In de beoordeling van het principe “belang van de minderjarige” kunnen twee aspecten in overweging worden genomen

  1. Er moet vooreerst aangetoond kunnen worden dat het belang van de minderjarige effectief in overweging werd genomen.
  2. Vervolgens moet men kunnen aantonen dat het belang van de minderjarige de belangrijkste overweging

Volgende vragenlijst kan richtinggevend zijn bij de beoordeling van het belang van de minderjarige:

Achterhalen wat in het belang van het kind is:

Verzamel alle informatie om tot een duidelijk inzicht te komen over het belang van de minderjarige in de concrete situatie:

  • Welke rechten zijn van toepassing in de concrete situatie?
  • Hoe kijkt de minderjarige aan tegen zijn situatie?
  • Wat is volgens hem in zijn belang?
  • Is de minderjarige in staat in te schatten wat het beste voor hem is in de concrete situatie?
  • Zijn er verschillende handelingsmogelijkheden die in het belang van de minderjarige zijn?
  • Welke is volgens jou het meest in zijn belang?
  • Wat is volgens de ouders in het belang van hun kind?
  • Denkt de minderjarige daar zelf ook zo over?
  • Om welke reden verschilt de visie tussen minderjarigen en anderen over wat in het belang van de minderjarige is?

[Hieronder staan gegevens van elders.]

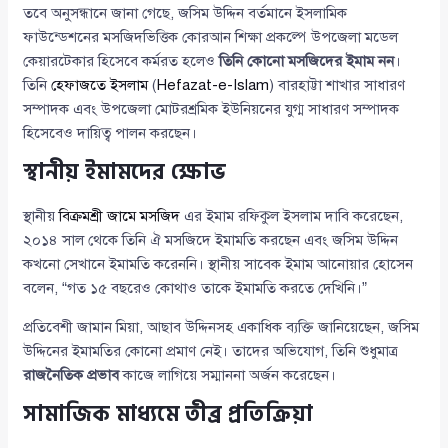
তবে অনুসন্ধানে জানা গেছে, জসিম উদ্দিন বর্তমানে ইসলামিক
ফাউন্ডেশনের মসজিদভিত্তিক কোরআন শিক্ষা প্রকল্পে উপজেলা মডেল
কেয়ারটেকার হিসেবে কর্মরত হলেও
তিনি কোনো মসজিদের ইমাম নন
।
তিনি
হেফাজতে ইসলাম
(
Hefazat-e-Islam
) বারহাট্টা শাখার সাধারণ
সম্পাদক এবং উপজেলা মোটরশ্রমিক ইউনিয়নের যুগ্ম সাধারণ সম্পাদক
হিসেবেও দায়িত্ব পালন করছেন।
স্থানীয় ইমামদের ক্ষোভ
স্থানীয়
বিক্রমশ্রী জামে মসজিদ
এর ইমাম রফিকুল ইসলাম দাবি করেছেন,
২০১৪ সাল থেকে তিনি ঐ মসজিদে ইমামতি করছেন এবং জসিম উদ্দিন
কখনো সেখানে ইমামতি করেননি। স্থানীয় সাবেক ইমাম আনোয়ার হোসেন
বলেন, “গত ১৫ বছরেও কোথাও তাকে ইমামতি করতে দেখিনি।”
প্রতিবেশী জামান মিয়া, আছাব উদ্দিনসহ একাধিক ব্যক্তি জানিয়েছেন, জসিম
উদ্দিনের ইমামতির কোনো প্রমাণ নেই। তাদের অভিযোগ, তিনি শুধুমাত্র
রাজনৈতিক প্রভাব
কাজে লাগিয়ে সম্মাননা অর্জন করেছেন।
সামাজিক মাধ্যমে তীব্র প্রতিক্রিয়া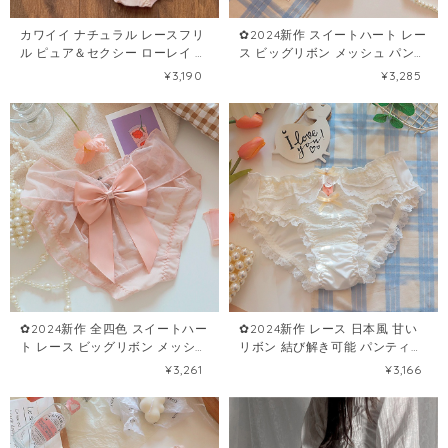
カワイイ ナチュラル レースフリ
✿2024新作 スイートハート レー
ル ピュア＆セクシー ローレイ 綿
ス ビッグリボン メッシュ パンテ
三角パンツ（リボン付き）
ィー102063534
¥3,190
¥3,285
102620277
✿2024新作 全四色 スイートハー
✿2024新作 レース 日本風 甘い
ト レース ビッグリボン メッシュ
リボン 結び解き可能 パンティー
パンティー102059239
102126426
¥3,261
¥3,166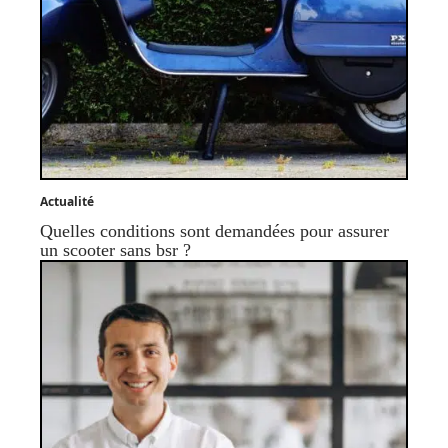
Actualité
Quelles conditions sont demandées pour assurer
un scooter sans bsr ?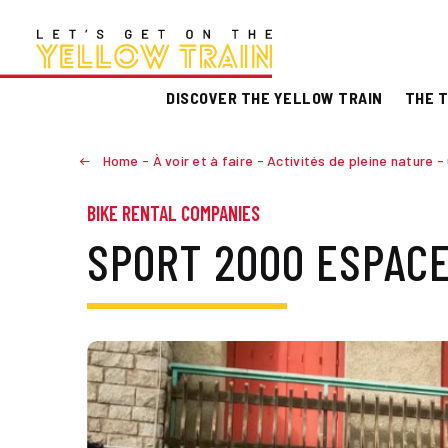
DISCOVER THE YELLOW TRAIN
THE T
Home
-
À voir et à faire
-
Activités de pleine nature
-
BIKE RENTAL COMPANIES
SPORT 2000 ESPAC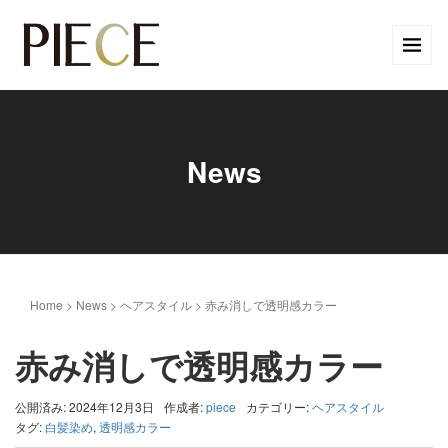
News
Home
>
News
>
ヘアスタイル
>
赤み消しで透明感カラー
赤み消しで透明感カラー
公開済み: 2024年12月3日
作成者:
piece
カテゴリー:
ヘアスタイル
タグ:
白髪染め
,
透明感カラー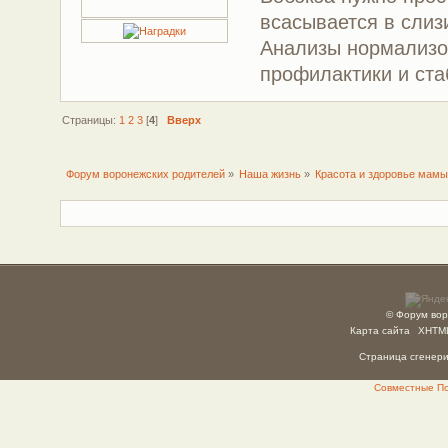
всасывается в слиз
Анализы нормализо
профилактики и ста
Страницы:
1
2
3
[
4
]
Вверх
Форум воронежских родителей
»
Наша жизнь
»
Красота и здоровье мам
© Форум вор
Карта сайта
XHTM
Страница сгенерир
Совместные Пок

Het belang van de minderjarige afwegen tegen andere belangen:

  •     Welke andere belangen zijn er in het spel in de concrete situatie?
    • ouders? 
    • broers/zussen? 
    • familieleden? 
    • vrienden? 
    • ...              
  •     Welke zijn de belangen van deze andere actoren?
  •     Waarom verschillen ze van de mening van de minderjarige over wat in zijn belang is?
  •     Ligt de uiteindelijk genomen beslissing in de lijn van de wens van de minderjarige? Waarom wel/niet?
  •     Was in het nemen van de beslissing het belang van de minderjarige de belangrijkste overweging? Waarom wel/niet?
  •     Welke belangen wogen eventueel zwaarder door?

Het resultaat van de vragenlijst kan best in de vorm van een samenvatting worden neergeschreven in het dossier van de minderjarige. Dit maakt de hulpverlening transparanter.

Het Kenniscentrum Kinderrechten (Keki) ontwikkelde recent een stappenplan dat je begeleidt, in het nemen van beslissingen die afgetoetst zijn aan het belang van het kind. Het kind of de jongere horen in het hele proces staat daarbij centraal: Stappenplan Belang van het kind.